Volkswagen moet dinsdag op gesprek komen bij Braziliaanse aanklagers. Die beschuldigen de Duitse autofabrikant ervan mensenrechten te hebben geschonden bij het runnen van een grote boerderij ten tijde van de militaire dictatuur in Brazilië. Daar werd volgens de aanklagers onder meer gebruikgemaakt van slavenarbeid.
Volkswagen bezat in de jaren zeventig en tachtig een veeboerderij in het Amazone-regenwoud. Dat werd gestimuleerd door het militaire regime, dat het regenwoud als achtergesteld gebied beschouwde. In ruil voor het kappen van bos en ontwikkelen van het land kregen bedrijven belastingvrijstellingen en leningen met negatieve rente. Daarnaast profiteerde Volkswagen van nauwe banden met het regime.
Er zouden bijna 6000 mensen zowat gratis hebben gewerkt op de ranch van Volkswagen. De aanklagers hebben naar eigen zeggen een dossier van negentig pagina's opgesteld met bewijs van gruweldaden die zijn gepleegd door managers van Volkswagen en ingehuurde krachten van het bedrijf. Er zijn onder meer beschuldigingen van verkrachtingen en martelingen. Volkswagen heeft tot nu toe geweigerd een reactie te geven op de zaak omdat het eerst duidelijkheid wil hebben over alle beschuldigingen.

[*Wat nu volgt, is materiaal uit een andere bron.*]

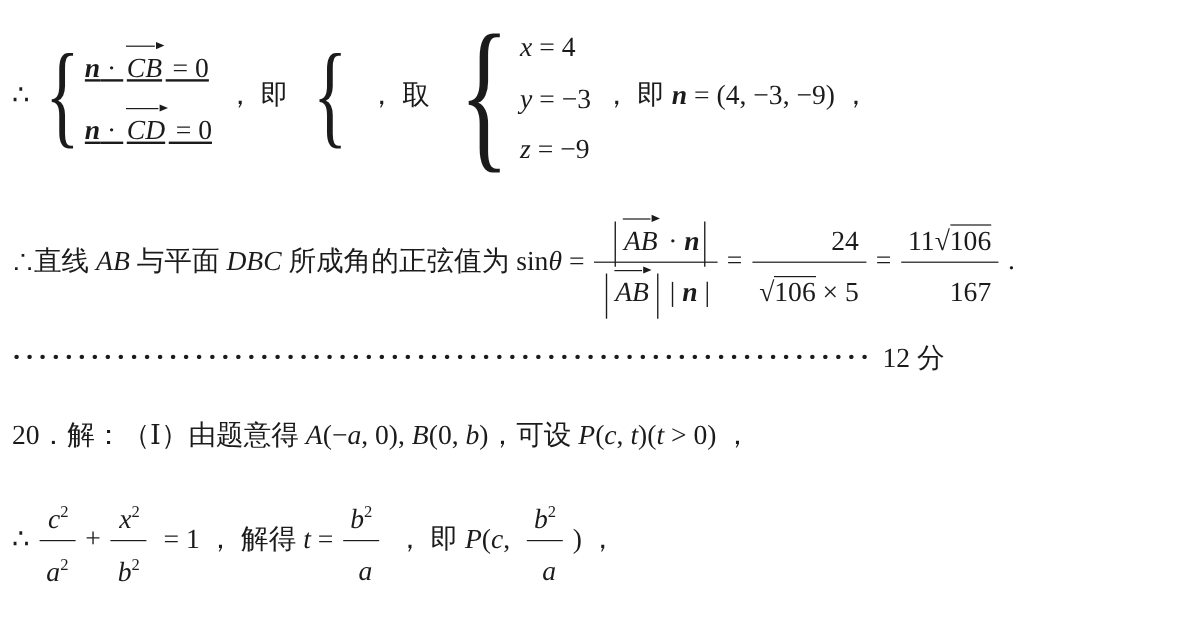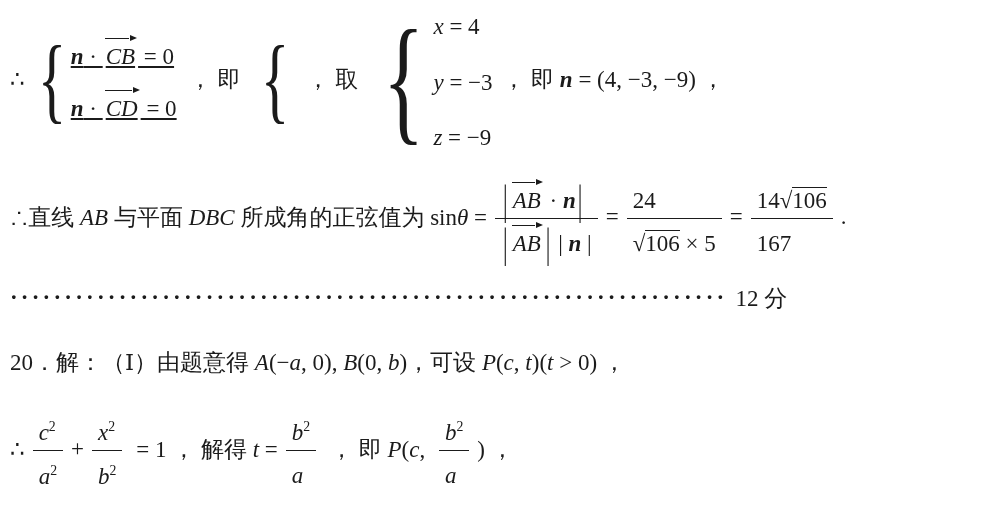"x = 4" .rows3 { gap: 21px -> 8px }
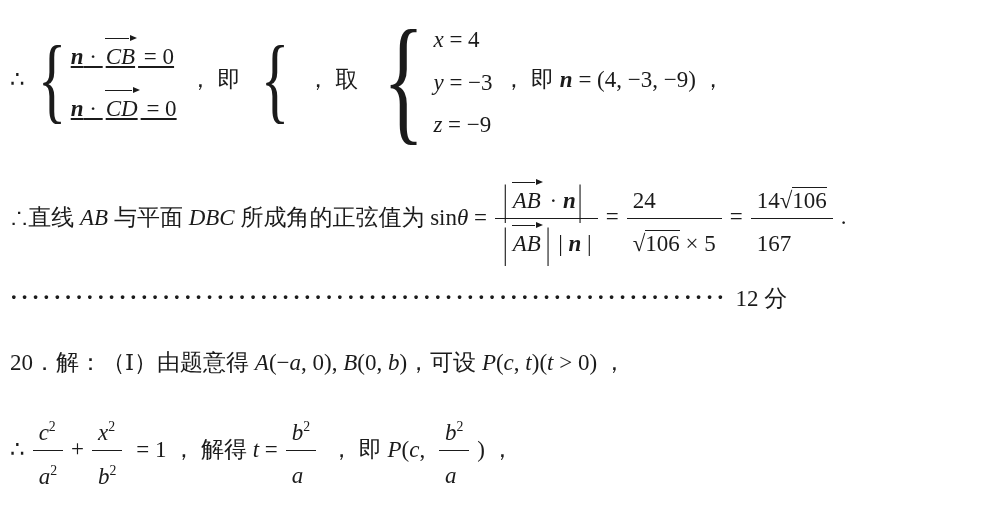"| AB · n|" .frac { align-items: flex-start -> flex-end }
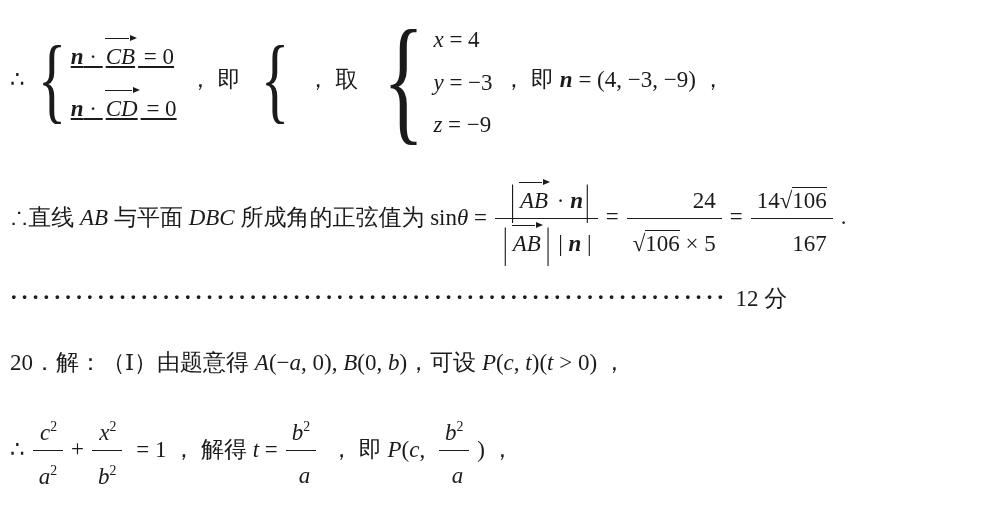"14√" span.seg { text: 14 -> 11 }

In 2020 betaalde Volkswagen al voor destijds omgerekend zo'n 5,5 miljoen euro aan schadevergoedingen en donaties om spijt te betuigen voor zijn rol in de vervolging van voormalige Braziliaanse medewerkers ten tijde van de militaire dictatuur van 1964 tot 1985. Volkswagen hielp het leger in het geheim om andersdenkenden en vakbondsactivisten in hun personeelsbestand te identificeren. Veel van de desbetreffende werknemers werden ontslagen, opgepakt of lastiggevallen door de politie, en konden daarna geen werk meer vinden.